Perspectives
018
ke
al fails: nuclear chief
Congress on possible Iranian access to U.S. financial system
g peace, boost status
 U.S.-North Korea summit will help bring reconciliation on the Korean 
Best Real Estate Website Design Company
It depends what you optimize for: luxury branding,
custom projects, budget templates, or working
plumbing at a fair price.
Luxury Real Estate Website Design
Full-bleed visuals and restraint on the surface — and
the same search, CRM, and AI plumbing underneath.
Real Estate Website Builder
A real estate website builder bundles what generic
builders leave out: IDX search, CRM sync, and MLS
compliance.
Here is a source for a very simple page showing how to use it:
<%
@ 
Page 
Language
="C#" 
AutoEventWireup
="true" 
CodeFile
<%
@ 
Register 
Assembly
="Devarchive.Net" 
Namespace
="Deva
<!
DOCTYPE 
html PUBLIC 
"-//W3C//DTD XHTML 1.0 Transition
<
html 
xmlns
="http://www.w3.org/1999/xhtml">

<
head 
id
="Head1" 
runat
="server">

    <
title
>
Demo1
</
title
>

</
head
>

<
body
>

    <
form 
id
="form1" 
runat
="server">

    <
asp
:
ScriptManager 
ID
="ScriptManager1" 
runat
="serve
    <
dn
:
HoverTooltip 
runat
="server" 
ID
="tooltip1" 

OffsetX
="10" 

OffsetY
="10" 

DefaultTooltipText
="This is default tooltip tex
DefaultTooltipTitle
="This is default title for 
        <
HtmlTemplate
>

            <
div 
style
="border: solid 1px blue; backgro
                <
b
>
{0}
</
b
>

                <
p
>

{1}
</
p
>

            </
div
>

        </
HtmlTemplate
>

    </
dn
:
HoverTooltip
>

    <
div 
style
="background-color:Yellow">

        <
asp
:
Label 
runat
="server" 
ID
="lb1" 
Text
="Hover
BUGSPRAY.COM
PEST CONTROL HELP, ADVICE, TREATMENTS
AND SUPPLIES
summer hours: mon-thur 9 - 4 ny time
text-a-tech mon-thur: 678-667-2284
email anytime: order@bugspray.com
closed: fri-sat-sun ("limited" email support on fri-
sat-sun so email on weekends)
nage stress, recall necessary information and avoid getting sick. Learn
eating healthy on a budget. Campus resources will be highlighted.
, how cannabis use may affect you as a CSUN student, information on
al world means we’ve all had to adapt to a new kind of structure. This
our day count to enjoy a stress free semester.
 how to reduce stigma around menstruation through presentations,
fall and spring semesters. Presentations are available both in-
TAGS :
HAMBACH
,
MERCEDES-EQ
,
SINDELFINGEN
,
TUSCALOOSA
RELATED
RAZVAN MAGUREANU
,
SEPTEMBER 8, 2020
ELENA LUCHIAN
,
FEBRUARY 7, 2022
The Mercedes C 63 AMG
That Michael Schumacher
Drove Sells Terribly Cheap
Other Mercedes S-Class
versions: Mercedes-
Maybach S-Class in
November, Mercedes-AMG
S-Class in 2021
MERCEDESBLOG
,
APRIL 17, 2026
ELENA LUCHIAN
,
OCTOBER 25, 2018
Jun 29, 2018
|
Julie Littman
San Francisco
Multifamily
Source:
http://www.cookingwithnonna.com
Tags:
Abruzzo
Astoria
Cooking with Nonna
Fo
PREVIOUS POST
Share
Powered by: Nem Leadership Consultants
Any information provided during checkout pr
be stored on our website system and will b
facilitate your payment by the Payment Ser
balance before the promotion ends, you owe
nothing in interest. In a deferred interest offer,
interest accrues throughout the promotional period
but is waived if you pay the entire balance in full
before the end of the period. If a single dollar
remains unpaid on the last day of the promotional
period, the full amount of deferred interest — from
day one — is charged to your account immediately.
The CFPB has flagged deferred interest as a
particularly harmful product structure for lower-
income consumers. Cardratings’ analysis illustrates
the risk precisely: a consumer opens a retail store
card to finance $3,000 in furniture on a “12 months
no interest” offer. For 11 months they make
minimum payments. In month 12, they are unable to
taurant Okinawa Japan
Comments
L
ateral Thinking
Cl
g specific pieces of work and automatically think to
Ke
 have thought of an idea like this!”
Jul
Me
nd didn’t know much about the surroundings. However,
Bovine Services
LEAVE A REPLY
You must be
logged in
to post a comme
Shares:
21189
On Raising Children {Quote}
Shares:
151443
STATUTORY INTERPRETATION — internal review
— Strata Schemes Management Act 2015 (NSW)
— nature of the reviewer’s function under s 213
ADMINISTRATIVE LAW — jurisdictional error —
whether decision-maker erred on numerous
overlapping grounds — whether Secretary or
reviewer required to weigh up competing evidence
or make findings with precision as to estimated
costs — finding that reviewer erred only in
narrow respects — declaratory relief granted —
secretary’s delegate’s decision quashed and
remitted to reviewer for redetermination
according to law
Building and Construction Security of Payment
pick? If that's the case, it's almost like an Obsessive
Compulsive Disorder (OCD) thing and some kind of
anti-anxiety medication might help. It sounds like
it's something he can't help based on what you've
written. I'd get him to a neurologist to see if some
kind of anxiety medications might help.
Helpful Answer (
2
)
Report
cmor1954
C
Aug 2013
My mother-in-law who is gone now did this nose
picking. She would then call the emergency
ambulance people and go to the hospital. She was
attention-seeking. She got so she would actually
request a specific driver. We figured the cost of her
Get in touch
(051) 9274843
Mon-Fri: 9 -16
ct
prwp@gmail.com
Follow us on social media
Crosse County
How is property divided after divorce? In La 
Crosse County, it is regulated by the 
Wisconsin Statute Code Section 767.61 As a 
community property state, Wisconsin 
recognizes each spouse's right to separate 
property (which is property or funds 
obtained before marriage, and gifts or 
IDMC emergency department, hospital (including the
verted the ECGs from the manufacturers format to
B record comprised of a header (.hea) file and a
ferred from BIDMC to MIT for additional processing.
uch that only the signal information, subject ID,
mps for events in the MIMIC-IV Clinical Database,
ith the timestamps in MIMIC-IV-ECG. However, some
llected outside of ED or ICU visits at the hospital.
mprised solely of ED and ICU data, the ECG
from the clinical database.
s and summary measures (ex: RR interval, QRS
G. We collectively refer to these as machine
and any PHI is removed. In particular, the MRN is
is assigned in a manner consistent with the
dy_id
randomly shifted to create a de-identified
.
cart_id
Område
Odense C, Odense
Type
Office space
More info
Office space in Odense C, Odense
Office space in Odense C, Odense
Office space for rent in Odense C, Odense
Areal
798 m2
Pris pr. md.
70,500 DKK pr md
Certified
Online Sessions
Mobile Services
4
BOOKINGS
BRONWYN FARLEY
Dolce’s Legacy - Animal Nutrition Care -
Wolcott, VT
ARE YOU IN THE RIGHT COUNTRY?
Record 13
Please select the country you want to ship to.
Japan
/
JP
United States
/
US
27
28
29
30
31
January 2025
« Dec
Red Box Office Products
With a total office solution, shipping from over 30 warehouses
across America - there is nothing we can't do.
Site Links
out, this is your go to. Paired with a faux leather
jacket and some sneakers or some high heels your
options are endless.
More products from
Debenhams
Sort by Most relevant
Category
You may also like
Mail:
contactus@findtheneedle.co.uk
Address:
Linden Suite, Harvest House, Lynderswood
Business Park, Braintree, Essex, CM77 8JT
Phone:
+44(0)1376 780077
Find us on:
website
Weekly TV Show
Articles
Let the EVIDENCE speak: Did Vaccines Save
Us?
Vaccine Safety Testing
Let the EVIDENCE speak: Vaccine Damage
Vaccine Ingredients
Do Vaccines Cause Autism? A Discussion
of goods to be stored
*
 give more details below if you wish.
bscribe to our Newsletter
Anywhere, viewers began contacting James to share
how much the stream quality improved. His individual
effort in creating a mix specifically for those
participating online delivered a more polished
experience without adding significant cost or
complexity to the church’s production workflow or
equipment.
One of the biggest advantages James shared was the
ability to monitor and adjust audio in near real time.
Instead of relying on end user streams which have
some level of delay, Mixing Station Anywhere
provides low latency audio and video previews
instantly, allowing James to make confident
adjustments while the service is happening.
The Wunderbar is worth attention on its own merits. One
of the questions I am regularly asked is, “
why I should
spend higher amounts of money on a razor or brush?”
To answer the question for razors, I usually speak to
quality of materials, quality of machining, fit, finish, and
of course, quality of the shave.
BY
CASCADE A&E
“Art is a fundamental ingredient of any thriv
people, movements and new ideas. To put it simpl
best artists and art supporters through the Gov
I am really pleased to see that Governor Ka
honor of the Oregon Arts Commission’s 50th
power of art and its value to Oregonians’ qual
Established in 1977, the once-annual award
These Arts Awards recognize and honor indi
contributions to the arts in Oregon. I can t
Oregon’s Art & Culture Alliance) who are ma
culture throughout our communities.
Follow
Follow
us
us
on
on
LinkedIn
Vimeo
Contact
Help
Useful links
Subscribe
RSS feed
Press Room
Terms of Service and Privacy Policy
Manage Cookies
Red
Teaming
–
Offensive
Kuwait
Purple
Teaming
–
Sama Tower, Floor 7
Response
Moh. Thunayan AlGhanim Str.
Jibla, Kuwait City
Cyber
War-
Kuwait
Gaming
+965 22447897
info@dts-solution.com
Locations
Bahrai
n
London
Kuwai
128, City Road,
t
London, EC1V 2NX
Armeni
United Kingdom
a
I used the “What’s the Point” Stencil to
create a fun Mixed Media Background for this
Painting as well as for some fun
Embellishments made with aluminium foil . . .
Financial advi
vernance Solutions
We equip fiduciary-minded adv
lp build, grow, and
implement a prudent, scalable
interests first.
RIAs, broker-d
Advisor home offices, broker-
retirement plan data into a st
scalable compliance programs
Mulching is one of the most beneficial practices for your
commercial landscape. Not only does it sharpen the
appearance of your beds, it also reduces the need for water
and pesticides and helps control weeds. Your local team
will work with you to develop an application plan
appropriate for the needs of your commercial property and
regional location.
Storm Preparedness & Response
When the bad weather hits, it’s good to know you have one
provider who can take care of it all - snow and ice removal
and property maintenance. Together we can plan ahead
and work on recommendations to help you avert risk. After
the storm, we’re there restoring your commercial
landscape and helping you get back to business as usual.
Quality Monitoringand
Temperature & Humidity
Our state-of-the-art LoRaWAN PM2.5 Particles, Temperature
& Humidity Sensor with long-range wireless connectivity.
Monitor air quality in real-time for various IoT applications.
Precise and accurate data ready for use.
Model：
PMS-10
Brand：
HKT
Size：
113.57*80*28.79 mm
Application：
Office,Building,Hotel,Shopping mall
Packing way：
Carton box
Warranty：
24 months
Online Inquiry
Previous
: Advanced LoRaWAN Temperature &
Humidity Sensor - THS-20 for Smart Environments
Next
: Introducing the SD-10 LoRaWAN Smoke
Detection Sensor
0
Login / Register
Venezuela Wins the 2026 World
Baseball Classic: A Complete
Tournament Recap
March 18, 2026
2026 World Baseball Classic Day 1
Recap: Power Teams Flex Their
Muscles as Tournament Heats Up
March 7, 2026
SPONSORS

WHAT THIS TASK INVOLVES: Gather each line in the entries above where the string "system" is found.

REPLY:
Congress on possible Iranian access to U.S. financial system
be stored on our website system and will b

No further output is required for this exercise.